With a somewhat similar approach, Doxiadis+ (an Athens studio that specializes in innovative landscape architecture) began collecting spores from the rooms of Arsenale months ago. Bringing them back to Greece, they grew them in a University of Athens lab. The result is “Entangled Kingdoms,” a mesmerizing fungi garden through which we can consider the beauty and the critical role of the humble but phenomenal mushroom.
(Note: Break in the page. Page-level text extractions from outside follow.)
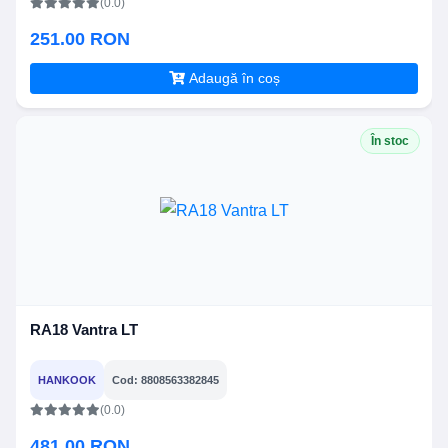
(0.0)
251.00 RON
Adaugă în coș
În stoc
RA18 Vantra LT
HANKOOK
Cod: 8808563382845
(0.0)
481.00 RON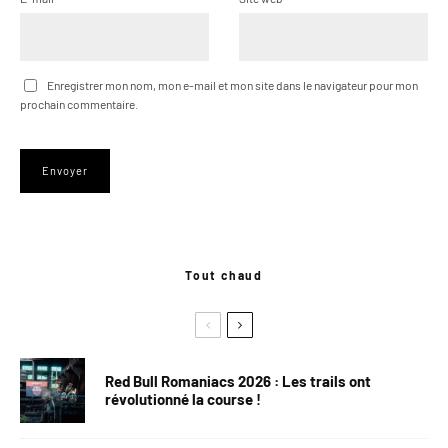
Enregistrer mon nom, mon e-mail et mon site dans le navigateur pour mon
prochain commentaire.
Tout chaud
Red Bull Romaniacs 2026 : Les trails ont
révolutionné la course !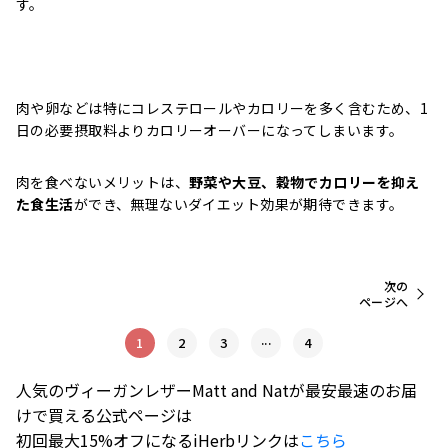
す。
肉や卵などは特にコレステロールやカロリーを多く含むため、1
日の必要摂取料よりカロリーオーバーになってしまいます。
肉を食べないメリットは、
野菜や大豆、穀物でカロリーを抑え
た食生活
ができ、無理ないダイエット効果が期待できます。
次の
ページへ
...
1
2
3
4
人気のヴィーガンレザーMatt and Natが最安最速のお届
けで買える公式ページは
初回最大15%オフになるiHerbリンクは
こちら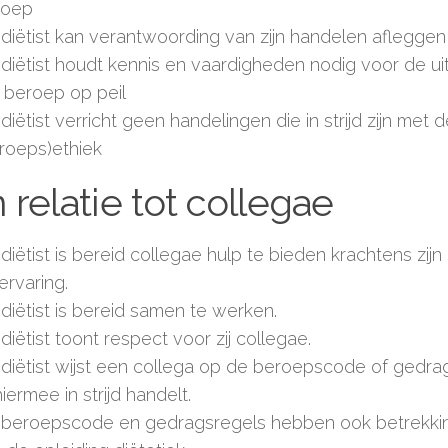
roep
diëtist kan verantwoording van zijn handelen afleggen
diëtist houdt kennis en vaardigheden nodig voor de ui
 beroep op peil
diëtist verricht geen handelingen die in strijd zijn met 
roeps)ethiek
In relatie tot collegae
diëtist is bereid collegae hulp te bieden krachtens zij
ervaring.
diëtist is bereid samen te werken.
diëtist toont respect voor zij collegae.
diëtist wijst een collega op de beroepscode of gedrag
 hiermee in strijd handelt.
beroepscode en gedragsregels hebben ook betrekking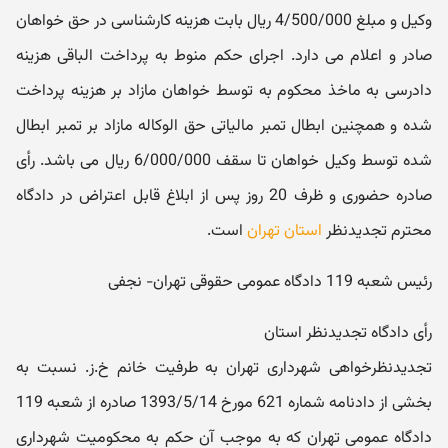
وکیل و مبلغ 4/500/000 ریال بابت هزینه کارشناسی در حق خواهان
صادر و اعلام می دارد. اجرای حکم منوط به پرداخت الباقی هزینه
دادرسی به ماخذ محکوم‬ به توسط خواهان مازاد بر هزینه پرداخت
شده و همچنین ابطال تمبر مالیاتی حق‬ الوکاله مازاد بر تمبر ابطال
شده توسط وکیل خواهان تا سقف 6/000/000 ریال می باشد. رأی
صادره حضوری و ظرف 20 روز پس از ابلاغ قابل اعتراض در دادگاه
محترم تجدیدنظر
استان تهران
است.
رئیس شعبه 119 دادگاه عمومی حقوقی تهران- نجفی
رأی دادگاه تجدیدنظر استان
تجدیدنظرخواهی شهرداری تهران به طرفیت خانم خ.ز. نسبت به
بخشی از دادنامه شماره 621 مورخ 1393/5/14 صادره از شعبه 119
دادگاه عمومی تهران که به‬ موجب آن حکم به محکومیت شهرداری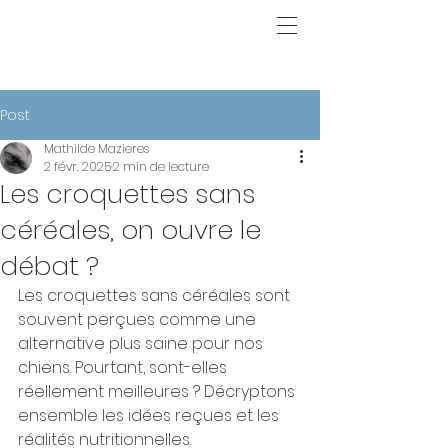
Post
Mathilde Mazieres
2 févr. 2025
2 min de lecture
Les croquettes sans
céréales, on ouvre le
débat ?
Les croquettes sans céréales sont 
souvent perçues comme une 
alternative plus saine pour nos 
chiens. Pourtant, sont-elles 
réellement meilleures ? Décryptons 
ensemble les idées reçues et les 
réalités nutritionnelles.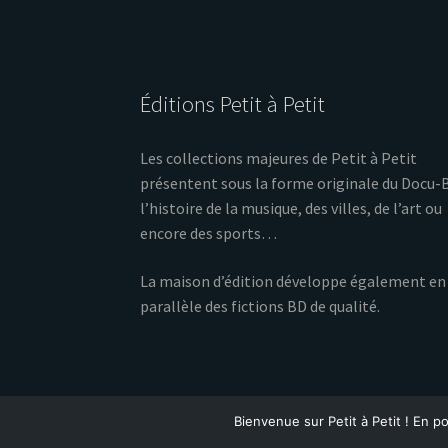
Éditions Petit à Petit
Les collections majeures de Petit à Petit
présentent sous la forme originale du Docu-
l’histoire de la musique, des villes, de l’art ou
encore des sports…
La maison d’édition développe également en
parallèle des fictions BD de qualité.
Bienvenue sur Petit à Petit ! En po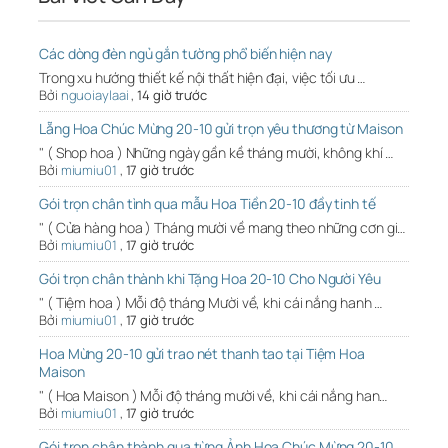
Các dòng đèn ngủ gắn tường phổ biến hiện nay
Trong xu hướng thiết kế nội thất hiện đại, việc tối ưu …
Bởi
nguoiaylaai
,
14 giờ trước
Lẵng Hoa Chúc Mừng 20-10 gửi trọn yêu thương từ Maison
" ( Shop hoa ) Những ngày gần kề tháng mười, không khí …
Bởi
miumiu01
,
17 giờ trước
Gói trọn chân tình qua mẫu Hoa Tiền 20-10 đầy tinh tế
" ( Cửa hàng hoa ) Tháng mười về mang theo những cơn gi…
Bởi
miumiu01
,
17 giờ trước
Gói trọn chân thành khi Tặng Hoa 20-10 Cho Người Yêu
" ( Tiệm hoa ) Mỗi độ tháng Mười về, khi cái nắng hanh …
Bởi
miumiu01
,
17 giờ trước
Hoa Mừng 20-10 gửi trao nét thanh tao tại Tiệm Hoa
Maison
" ( Hoa Maison ) Mỗi độ tháng mười về, khi cái nắng han…
Bởi
miumiu01
,
17 giờ trước
Gói trọn chân thành qua từng Ảnh Hoa Chúc Mừng 20-10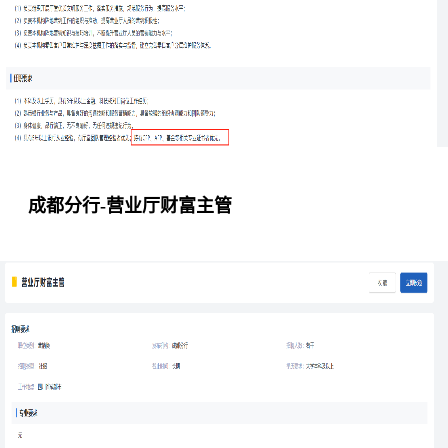
成都分行-营业厅财富主管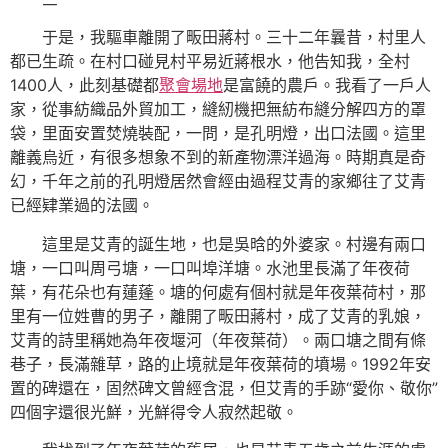
于是，我驅車離開了畈田蔣村。三十二年曩昔，村里人
都已生疏。在村口碰見村平易近蔣根水，他告知我，全村
1400人，此刻基礎都
聚會場地
是富饒的農戶。我看了一戶人
家，從事紡織品外貿加工，縫紉機把無紡布縫分解四方的罩
袋，里面安置焚燒裝配，一問，是孔明燈，出口法國。這里
離義烏近，有很多想象不到的新產物漂洋過海。時期真是奇
幻，千年之前的孔明燈居然會經由過程艾青的家鄉往了艾青
已經肄業過的法國。
這里是艾青的誕生地，也是吳晗的外婆家。村邊有兩口
塘，一口叫周弓塘，一口叫埠洋塘。水池里長滿了年夜荷
葉，有花朵也有蓮蓬。塘的何處有個村就是年夜葉荷村，那
里有一位姓曹的男子，離開了畈田蔣村，成了艾青的乳娘，
艾青的詩里稱她為年夜堰河（年夜葉荷）。兩口塘之間有條
巷子，長滿雜草，路的止境就是年夜葉荷的墳場。1992年安
置的碑還在，固然碑文曾經含混，但艾青的手跡“愛你、敬你”
四個字還很光鮮，光鮮得令人寂然起敬。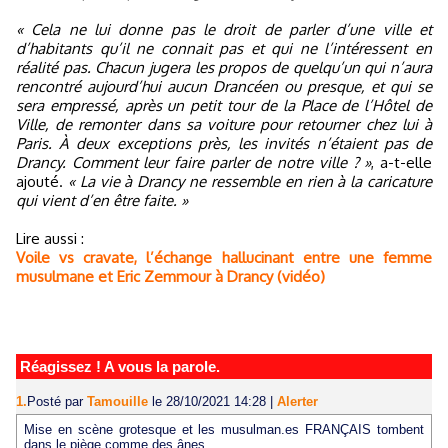
« Cela ne lui donne pas le droit de parler d’une ville et
d’habitants qu’il ne connait pas et qui ne l’intéressent en
réalité pas. Chacun jugera les propos de quelqu’un qui n’aura
rencontré aujourd’hui aucun Drancéen ou presque, et qui se
sera empressé, après un petit tour de la Place de l’Hôtel de
Ville, de remonter dans sa voiture pour retourner chez lui à
Paris. À deux exceptions près, les invités n’étaient pas de
Drancy. Comment leur faire parler de notre ville ? »
, a-t-elle
ajouté.
« La vie à Drancy ne ressemble en rien à la caricature
qui vient d’en être faite. »
Lire aussi :
Voile vs cravate, l’échange hallucinant entre une femme
musulmane et Eric Zemmour à Drancy (vidéo)
Réagissez ! A vous la parole.
1.
Posté par
Tamouille
le 28/10/2021 14:28
|
Alerter
Mise en scène grotesque et les musulman.es FRANÇAIS tombent
dans le piège comme des ânes .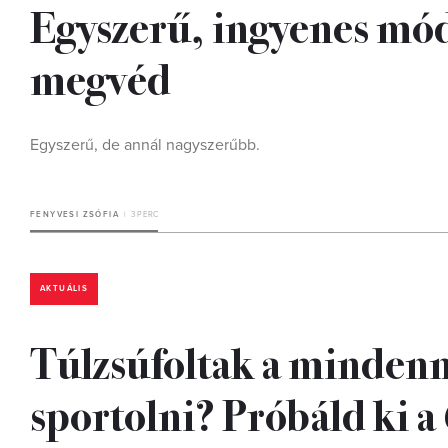
Egyszerű, ingyenes móds
megvéd
Egyszerű, de annál nagyszerűbb.
FENYVESI ZSÓFIA
3 PERC
AKTUÁLIS
Túlzsúfoltak a mindenn
sportolni? Próbáld ki a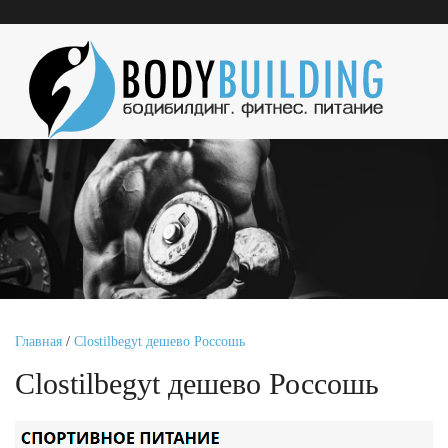
Главная
/
Clostilbegyt дешево Россошь
Clostilbegyt дешево Россошь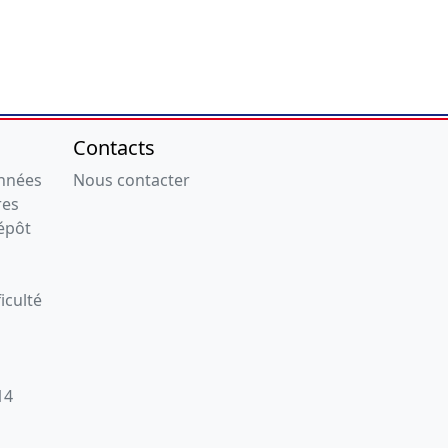
Contacts
onnées
Nous contacter
res
épôt
iculté
14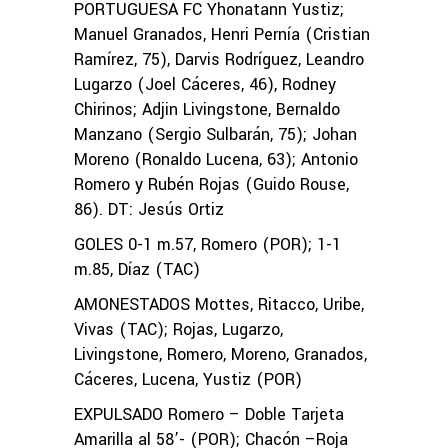
PORTUGUESA FC Yhonatann Yustiz;
Manuel Granados, Henri Pernía (Cristian
Ramírez, 75), Darvis Rodríguez, Leandro
Lugarzo (Joel Cáceres, 46), Rodney
Chirinos; Adjin Livingstone, Bernaldo
Manzano (Sergio Sulbarán, 75); Johan
Moreno (Ronaldo Lucena, 63); Antonio
Romero y Rubén Rojas (Guido Rouse,
86). DT: Jesús Ortiz
GOLES 0-1 m.57, Romero (POR); 1-1
m.85, Díaz (TAC)
AMONESTADOS Mottes, Ritacco, Uribe,
Vivas (TAC); Rojas, Lugarzo,
Livingstone, Romero, Moreno, Granados,
Cáceres, Lucena, Yustiz (POR)
EXPULSADO Romero – Doble Tarjeta
Amarilla al 58’- (POR); Chacón –Roja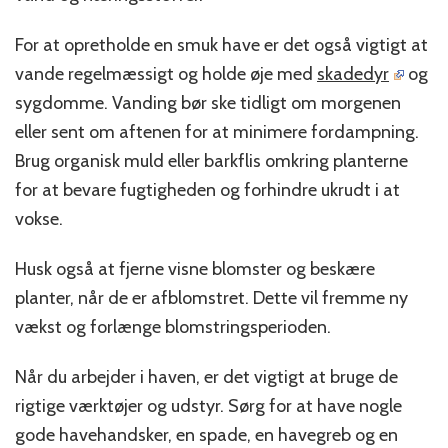
For at opretholde en smuk have er det også vigtigt at
vande regelmæssigt og holde øje med
skadedyr
og
sygdomme. Vanding bør ske tidligt om morgenen
eller sent om aftenen for at minimere fordampning.
Brug organisk muld eller barkflis omkring planterne
for at bevare fugtigheden og forhindre ukrudt i at
vokse.
Husk også at fjerne visne blomster og beskære
planter, når de er afblomstret. Dette vil fremme ny
vækst og forlænge blomstringsperioden.
Når du arbejder i haven, er det vigtigt at bruge de
rigtige værktøjer og udstyr. Sørg for at have nogle
gode havehandsker, en spade, en havegreb og en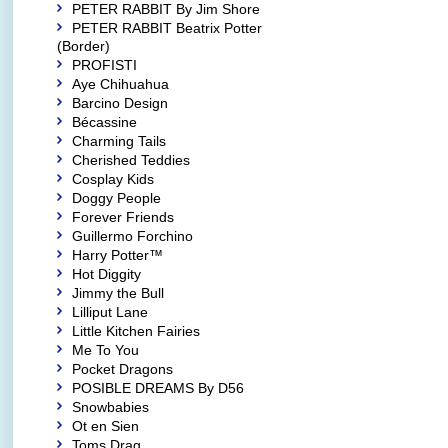
PETER RABBIT By Jim Shore
PETER RABBIT Beatrix Potter
(Border)
PROFISTI
Aye Chihuahua
Barcino Design
Bécassine
Charming Tails
Cherished Teddies
Cosplay Kids
Doggy People
Forever Friends
Guillermo Forchino
Harry Potter™
Hot Diggity
Jimmy the Bull
Lilliput Lane
Little Kitchen Fairies
Me To You
Pocket Dragons
POSIBLE DREAMS By D56
Snowbabies
Ot en Sien
Toms Drag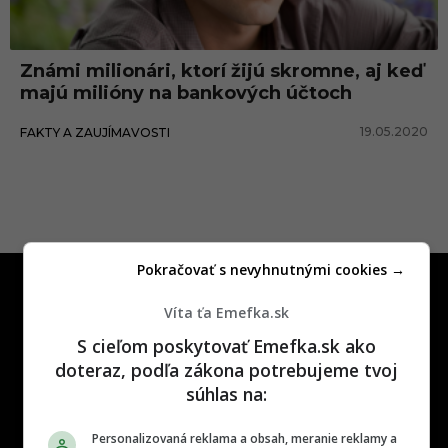
r
d
Známi milionári, ktorí žijú skromne, aj keď
K
majú milióny na bankových účtoch
a
19.05.2020
FAKTY A ZAUJÍMAVOSTI
m
p
r
a
d
Pokračovať s nevyhnutnými cookies →
Víta ťa Emefka.sk
S cieľom poskytovať Emefka.sk ako
doteraz, podľa zákona potrebujeme tvoj
One time najzábavnejšie miesto na
súhlas na:
slovenskom internete, next time
najzabávnejšie miesto na svete
Personalizovaná reklama a obsah, meranie reklamy a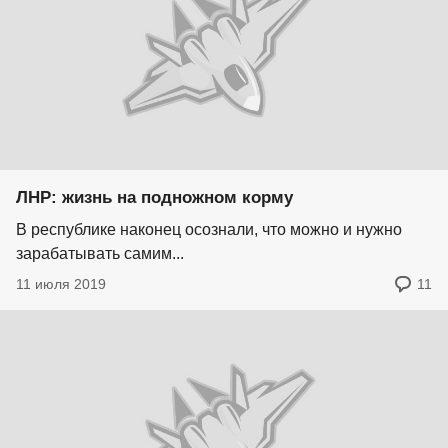
ЛНР: жизнь на подножном корму
В республике наконец осознали, что можно и нужно
зарабатывать самим...
11 июля 2019
11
Courtesy of ecoLogicStudio © Marco Cappelletti

London-based ecoLogicStudio‘s Bit.Bio.Bot installation is part exhibition, part science experiment and encourages viewers to taste freshly harvested algae. The project was developed over 10 years, with a steep acceleration during the pandemic. Through photosynthesis, domestic cultures of microalgae can turn pollution into food, clean water and even help purify air. Walls are “insulated” with algae at this exhibition, and the studio’s co-founder Claudia Pasquero tells us, “If we—collectively, daily and locally—contribute to transforming air pollutants and water contaminants into highly nutritious aliments, there will be fewer opportunities for unbalanced viral ecologies to exploit unsustainable food supply chains and polluted atmospheres to reach our organism and cause us harm.”

by Paolo Ferrarini

Achim Menges and Jan Knippers drew some inspiration from spiderwebs and beaver dams for their striking “Material Culture: Rethinking the Physical Substrate for Living Together,” which rethinks load-bearing structures made from fiber composites—namely carbon and glass fiber. The prototype on display aligns with the United Nations’ request for new building methods focusing on saving water, lowering costs while being durable and high resistance.

by Paolo Ferrarini

At the National Pavilion of United Arab Emirates, “Wetland” displays a structure made of 3000 modules in interlocking shapes that are reminiscent of ancient rural construction methods. However, it’s built with an experimental, environmentally friendly cement crafted from industrial waste brine—a common element in a country where water desalination is highly practiced. Visitors can walk through the structure, an experience that’s accompanied by a three-minute soundtrack explaining the process.

by Paolo Ferrarini

The 17th International Architecture Exhibition is open to the public through 21 November 2021. Since access is limited, we strongly recommend buying tickets and tours in advance at the official Biennale ticket office.